===== Passage to read =====

As SIF and FAS2 are co-localized in the periactive zone, we next tested whether there is a genetic interaction between sif and Fas2 loci. The hypomorphic allele of Fas2, Fas2e76, shows a reduced number of boutons (Schuster et al., 1996a; Stewart et al., 1996), and we examined whether changing the dose of sif+ affected this bouton number phenotype. We found that the double mutant of Fas2e76 and sifES11 strikingly recovered the bouton number phenotype to the wild-type level (Fig. 4C, right panel; P<0.001), which suggests the presence of a suppressive genetic interaction between the two loci. To assess this genetic interaction further, we examined the effect of SIF overexpressed in the Fas2e76 background. SIF overexpression did not clearly affect the synaptic bouton number in the wild-type background (Fig. 4C, middle panel; P=0.23), but caused a significant reduction in Fas2e76 (Fig. 4C, right panel; P<0.001). Moreover, the NMJs with extremely few synaptic boutons (less than 20) were significantly observed in the Fas2e76 larvae overexpressing SIF when compared with the NMJs in Fas2e76 (P=0.01; Fig. 4D). Taken together, our data suggest that SIF and FAS2 are the components of related signaling pathways that control synaptic development, and SIF may, in an inhibitory manner, modulate the effect of FAS2 that regulates synaptic growth.

===== Available data =====

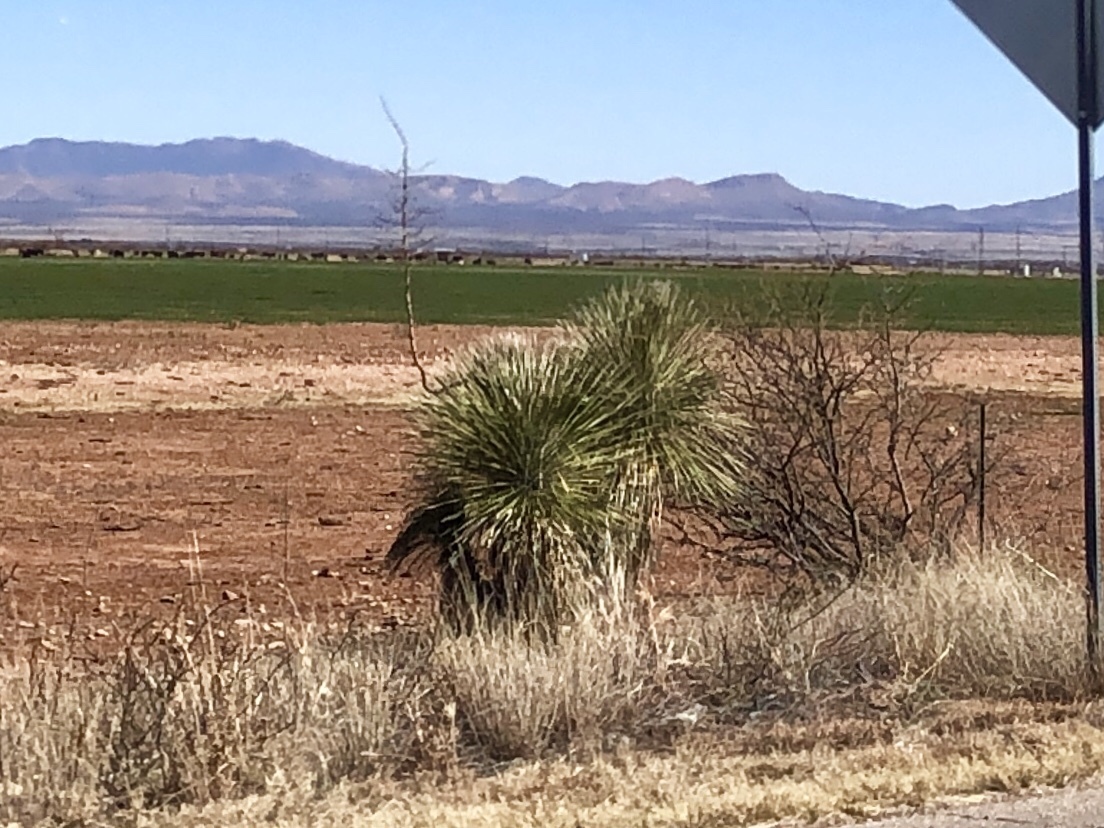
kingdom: Plantae
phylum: Tracheophyta
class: Liliopsida
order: Asparagales
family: Asparagaceae
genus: Yucca
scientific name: Yucca elata
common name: Palmella
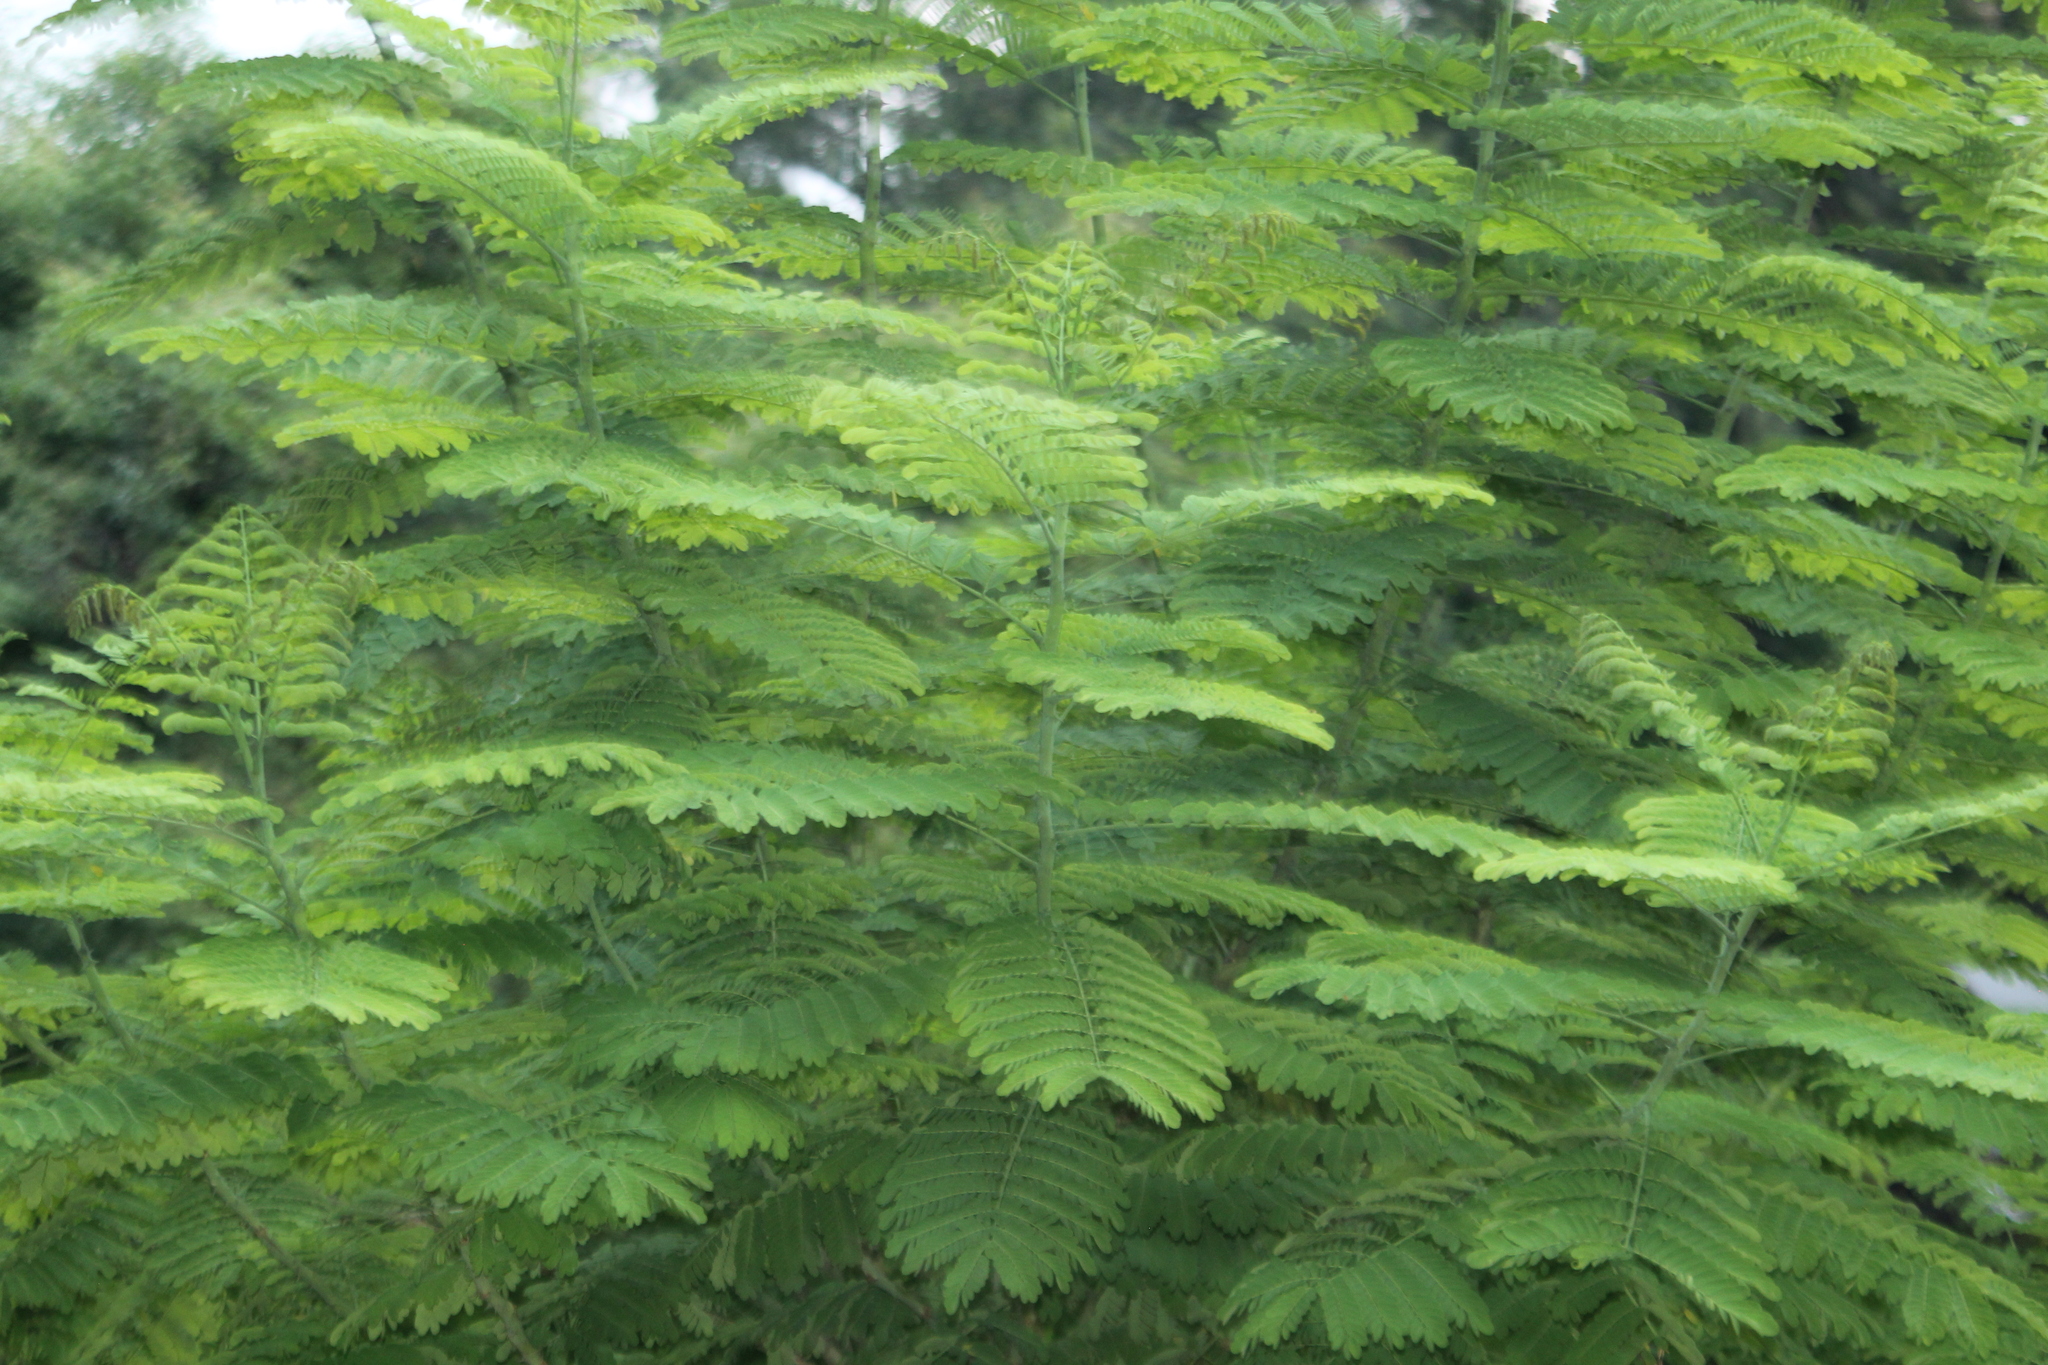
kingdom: Plantae
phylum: Tracheophyta
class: Magnoliopsida
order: Fabales
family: Fabaceae
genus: Caesalpinia
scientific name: Caesalpinia pulcherrima
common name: Pride-of-barbados
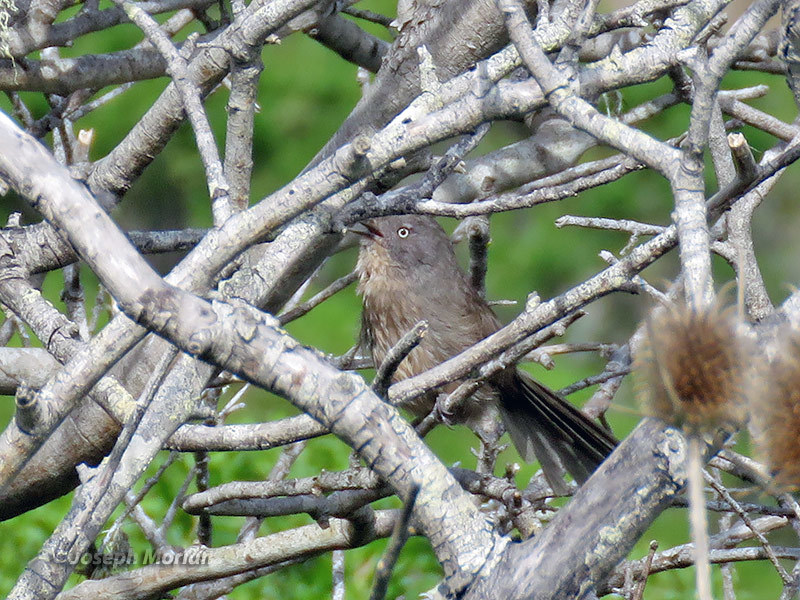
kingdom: Animalia
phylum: Chordata
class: Aves
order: Passeriformes
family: Sylviidae
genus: Chamaea
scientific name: Chamaea fasciata
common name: Wrentit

=====

[Work request]:
According to the passage on SIF and FAS2, why did the researchers test for a genetic interaction between the sif and Fas2 loci? Answer in one to three sentences. The rows have nothing to do with the passage on SIF and FAS2.

[Reply to the task]:
They tested for it because SIF and FAS2 are found together in the periactive zone.